も含めて、「実際に続けられるか」を一緒に考えます。

結果として、ヘルメットを選ぶ方もいれば、選ばない方もいます。
それがいわゆる 「相対的適応」といわれる中等度の現実です。

中等度で悩んでいる場合の問題点

この段階で一番問題になるのは、判断材料が不十分なまま悩み続けてしまうことです。

  • 周囲の意見に引っ張られる
  • インターネットの情報に左右される
  • 家庭内で意見がまとまらない

こうした状態が続くと、どの選択をしても納得しにくくなります。

頭の形の診察の初診というのは、一般的な3分診療と揶揄される保険診療の一般的な外来と比べて、状態の評価に加えて、状況の整理や今後の方針を丁寧に検討していく過程が中心になります。そのため一瞬で結論がでるようなものではなく、状況によっては45分の診察でも十分に問題を整理しきれないことがあります。

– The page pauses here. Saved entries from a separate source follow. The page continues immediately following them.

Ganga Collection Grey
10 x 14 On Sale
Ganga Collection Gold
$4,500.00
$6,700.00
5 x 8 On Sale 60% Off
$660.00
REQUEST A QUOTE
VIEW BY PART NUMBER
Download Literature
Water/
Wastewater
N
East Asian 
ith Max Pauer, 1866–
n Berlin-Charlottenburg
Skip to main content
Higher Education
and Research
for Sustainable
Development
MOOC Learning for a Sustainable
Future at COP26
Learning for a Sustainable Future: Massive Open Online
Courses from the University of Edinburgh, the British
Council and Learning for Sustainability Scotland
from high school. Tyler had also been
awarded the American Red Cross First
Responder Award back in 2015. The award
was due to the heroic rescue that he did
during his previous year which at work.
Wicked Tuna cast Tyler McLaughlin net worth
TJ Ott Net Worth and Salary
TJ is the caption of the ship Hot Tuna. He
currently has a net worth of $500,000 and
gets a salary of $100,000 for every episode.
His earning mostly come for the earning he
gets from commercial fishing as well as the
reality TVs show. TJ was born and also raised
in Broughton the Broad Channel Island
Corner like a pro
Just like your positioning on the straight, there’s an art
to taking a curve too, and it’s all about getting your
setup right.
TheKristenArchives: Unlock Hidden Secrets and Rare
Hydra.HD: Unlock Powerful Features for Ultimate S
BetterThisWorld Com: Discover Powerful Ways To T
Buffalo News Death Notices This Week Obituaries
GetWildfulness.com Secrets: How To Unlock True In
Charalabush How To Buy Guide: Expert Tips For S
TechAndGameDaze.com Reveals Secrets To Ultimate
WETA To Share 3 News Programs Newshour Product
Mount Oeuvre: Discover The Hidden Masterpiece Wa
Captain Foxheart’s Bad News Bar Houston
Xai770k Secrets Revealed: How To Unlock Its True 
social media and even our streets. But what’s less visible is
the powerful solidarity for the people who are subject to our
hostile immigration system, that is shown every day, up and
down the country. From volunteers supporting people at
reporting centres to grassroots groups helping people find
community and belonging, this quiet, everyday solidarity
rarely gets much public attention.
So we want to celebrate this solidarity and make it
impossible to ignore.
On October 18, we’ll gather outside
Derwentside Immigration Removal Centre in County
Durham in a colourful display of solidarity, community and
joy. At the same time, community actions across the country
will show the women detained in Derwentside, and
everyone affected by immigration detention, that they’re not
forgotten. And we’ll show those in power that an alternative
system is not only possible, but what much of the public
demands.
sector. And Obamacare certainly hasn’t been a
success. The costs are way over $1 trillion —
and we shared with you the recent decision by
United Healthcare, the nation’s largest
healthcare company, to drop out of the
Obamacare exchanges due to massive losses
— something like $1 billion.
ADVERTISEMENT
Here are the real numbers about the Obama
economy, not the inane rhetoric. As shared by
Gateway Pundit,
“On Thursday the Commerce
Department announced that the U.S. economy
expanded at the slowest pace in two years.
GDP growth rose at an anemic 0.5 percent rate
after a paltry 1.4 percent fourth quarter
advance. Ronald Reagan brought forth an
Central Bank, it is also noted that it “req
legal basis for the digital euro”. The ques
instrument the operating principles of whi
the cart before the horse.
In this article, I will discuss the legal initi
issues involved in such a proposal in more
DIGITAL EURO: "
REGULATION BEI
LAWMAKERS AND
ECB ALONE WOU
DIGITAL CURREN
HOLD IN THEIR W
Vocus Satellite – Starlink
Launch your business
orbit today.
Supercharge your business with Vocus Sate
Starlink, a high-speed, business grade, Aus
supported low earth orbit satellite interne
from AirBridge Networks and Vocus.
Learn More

またヘルメット療法には効果が得られやすい時期というものがあります。そのぎりぎりで受診される場合、診察室で赤ちゃんにお会いする1回の診察ではすべてを判断してすべてのご質問にお答えきれないこともあります。 

可能であれば、早めの段階で一度ご相談いただくことをおすすめします。

最後に

もし今、

  • 気になっているけれど決めきれない
  • 家族の中で意見が一致しない
  • 様子を見ると言われたが不安が残っている

という状態であれば、その段階で一度、客観的な評価を受けてみてください。
中等度のケースほど、「診断」そのものよりも「判断のための迷いの整理」が重要になります。

何を選ぶかより先に、どの位置にいるのかを明確にすることが、その後の迷いを減らす一番現実的な方法です。